Il y avait, bien sûr, beaucoup de choses à raconter. Ce soldat à la plage. Ce mur effrité. Cette panne dans ce bout de monde. L'impasse de ce regard. AbdelNassar et ses 25 années de prison.
Il y avait ce ciel, bleu assassin, coupant la terre en deux. Il y avait cet air irrespirable, mais que l'on respirait. Ces odeurs de mer et d'essence. Ces poissons amers.
Mais, sûrement, j'étais arrivé à un point où écrire me paraissait être qu'un acte organique comme un autre. Une régurgitation de choses trop vues, trop avalées, trop macérées pour être gardées. Sûrement, écrire ne me parut plus avoir cette noblesse que trop de gens lui donne encore. Sûrement que je changeais.
Peu à peu, je m'étais retiré. Vers ces endroits où se rejoignent ceux qui ont peur du désordre et de l'impromptu. Vers ces endroits aux contours fabriqués par la peur, la crainte. Des endroits où les murs retienne la misère: Un Mc Do aseptisé. Une plage de sable fin, et à l'eau turquoise. Une salle décorée, un restaurant raffiné, l'habitacle d'une voiture.
J'étais fatigué. De voir, de marcher, de parcourir, d'aller à l'inconnu. Fatigué de nouer des relations. Saturé de ces images, de pauvreté, de fausse détresse. Fatigué de ce jeu, de ces mensonges, de ces mêmes équations, aux mêmes réponses.

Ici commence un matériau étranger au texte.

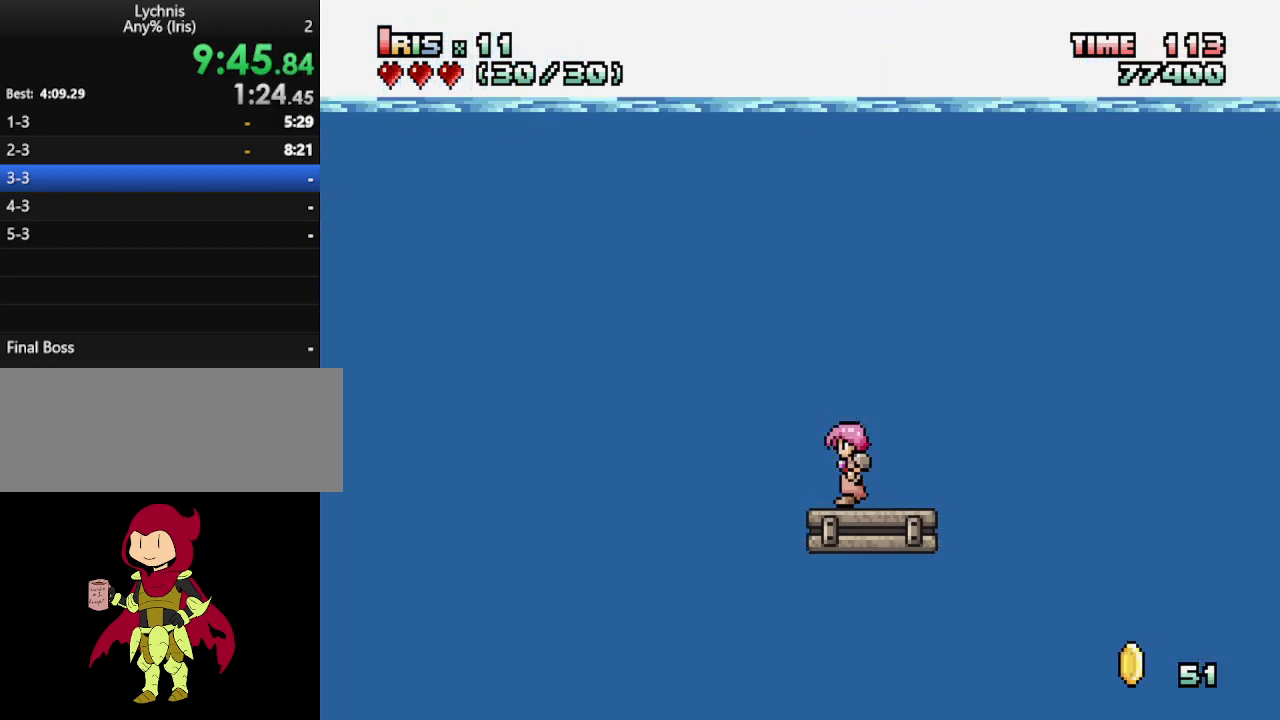
{"keys": [], "events": []}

Je tombais alors dans le piège de cette fausse lucidité. Et j'aimais y tomber. Je vivais dans une presque-réalité, où les choses avaient la même fatalité que des théorèmes mathématiques. Dans cette presque-réalité là, régit par des lois de Murphy multiples, par des considérations lacaniennes mal maîtrisées, faites lois. Une séries d'impasses, de sens interdits. Des mots géants, écroulés, couchés comme des pans de murs que l'on aurait poussés. Des parenthèses griffant le temps dans leur chute. Des images. d'elle. lui. la. son. tu. Et une porte, au delà de ce fratras. Une minuscule porte où passe à peine la lumière...

 Je me dis parfois que j'aimerais retrouver cette lumière.